TASK GOAL: Return the data exactly, apart from leaving out the pictures.

Document images with source code:
Segment Open

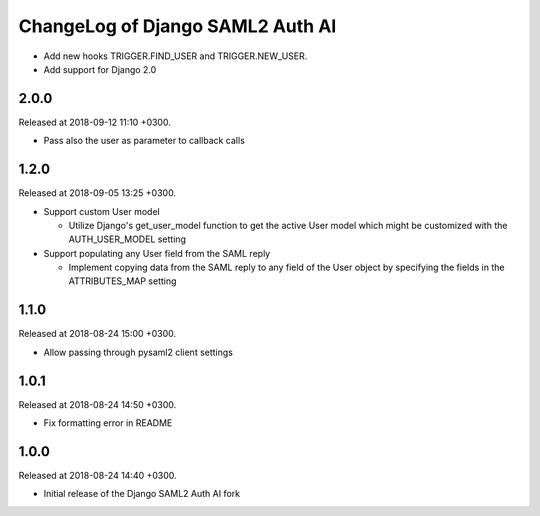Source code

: ChangeLog of Django SAML2 Auth AI
=================================

- Add new hooks TRIGGER.FIND_USER and TRIGGER.NEW_USER.

- Add support for Django 2.0

2.0.0
-----

Released at 2018-09-12 11:10 +0300.

- Pass also the user as parameter to callback calls

1.2.0
-----

Released at 2018-09-05 13:25 +0300.

- Support custom User model

  - Utilize Django's get_user_model function to get the active User
    model which might be customized with the AUTH_USER_MODEL setting

- Support populating any User field from the SAML reply

  - Implement copying data from the SAML reply to any field of the User
    object by specifying the fields in the ATTRIBUTES_MAP setting

1.1.0
-----

Released at 2018-08-24 15:00 +0300.

- Allow passing through pysaml2 client settings

1.0.1
-----

Released at 2018-08-24 14:50 +0300.

- Fix formatting error in README

1.0.0
-----

Released at 2018-08-24 14:40 +0300.

- Initial release of the Django SAML2 Auth AI fork
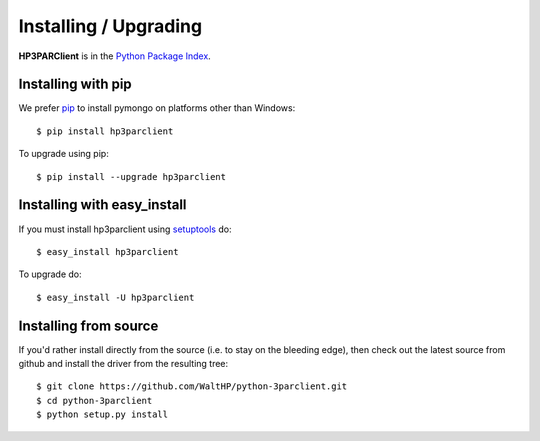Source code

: Installing / Upgrading
======================
.. highlight:: bash


**HP3PARClient** is in the `Python Package Index
<http://pypi.python.org/pypi/hp3parclient/>`_.

Installing with pip
-------------------

We prefer `pip <http://pypi.python.org/pypi/pip>`_
to install pymongo on platforms other than Windows::

  $ pip install hp3parclient

To upgrade using pip::

  $ pip install --upgrade hp3parclient

Installing with easy_install
----------------------------

If you must install hp3parclient using
`setuptools <http://pypi.python.org/pypi/setuptools>`_ do::

  $ easy_install hp3parclient

To upgrade do::

  $ easy_install -U hp3parclient


Installing from source
----------------------

If you'd rather install directly from the source (i.e. to stay on the
bleeding edge), then check out the latest source from github and 
install the driver from the resulting tree::

  $ git clone https://github.com/WaltHP/python-3parclient.git
  $ cd python-3parclient
  $ python setup.py install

Segment Closed

RESPONSE TO THE TASK:
Source code

: ChangeLog of Django SAML2 Auth AI
=================================

- Add new hooks TRIGGER.FIND_USER and TRIGGER.NEW_USER.

- Add support for Django 2.0

2.0.0
-----

Released at 2018-09-12 11:10 +0300.

- Pass also the user as parameter to callback calls

1.2.0
-----

Released at 2018-09-05 13:25 +0300.

- Support custom User model

  - Utilize Django's get_user_model function to get the active User
    model which might be customized with the AUTH_USER_MODEL setting

- Support populating any User field from the SAML reply

  - Implement copying data from the SAML reply to any field of the User
    object by specifying the fields in the ATTRIBUTES_MAP setting

1.1.0
-----

Released at 2018-08-24 15:00 +0300.

- Allow passing through pysaml2 client settings

1.0.1
-----

Released at 2018-08-24 14:50 +0300.

- Fix formatting error in README

1.0.0
-----

Released at 2018-08-24 14:40 +0300.

- Initial release of the Django SAML2 Auth AI fork
Source code

: Installing / Upgrading
======================
.. highlight:: bash


**HP3PARClient** is in the `Python Package Index
<http://pypi.python.org/pypi/hp3parclient/>`_.

Installing with pip
-------------------

We prefer `pip <http://pypi.python.org/pypi/pip>`_
to install pymongo on platforms other than Windows::

  $ pip install hp3parclient

To upgrade using pip::

  $ pip install --upgrade hp3parclient

Installing with easy_install
----------------------------

If you must install hp3parclient using
`setuptools <http://pypi.python.org/pypi/setuptools>`_ do::

  $ easy_install hp3parclient

To upgrade do::

  $ easy_install -U hp3parclient


Installing from source
----------------------

If you'd rather install directly from the source (i.e. to stay on the
bleeding edge), then check out the latest source from github and 
install the driver from the resulting tree::

  $ git clone https://github.com/WaltHP/python-3parclient.git
  $ cd python-3parclient
  $ python setup.py install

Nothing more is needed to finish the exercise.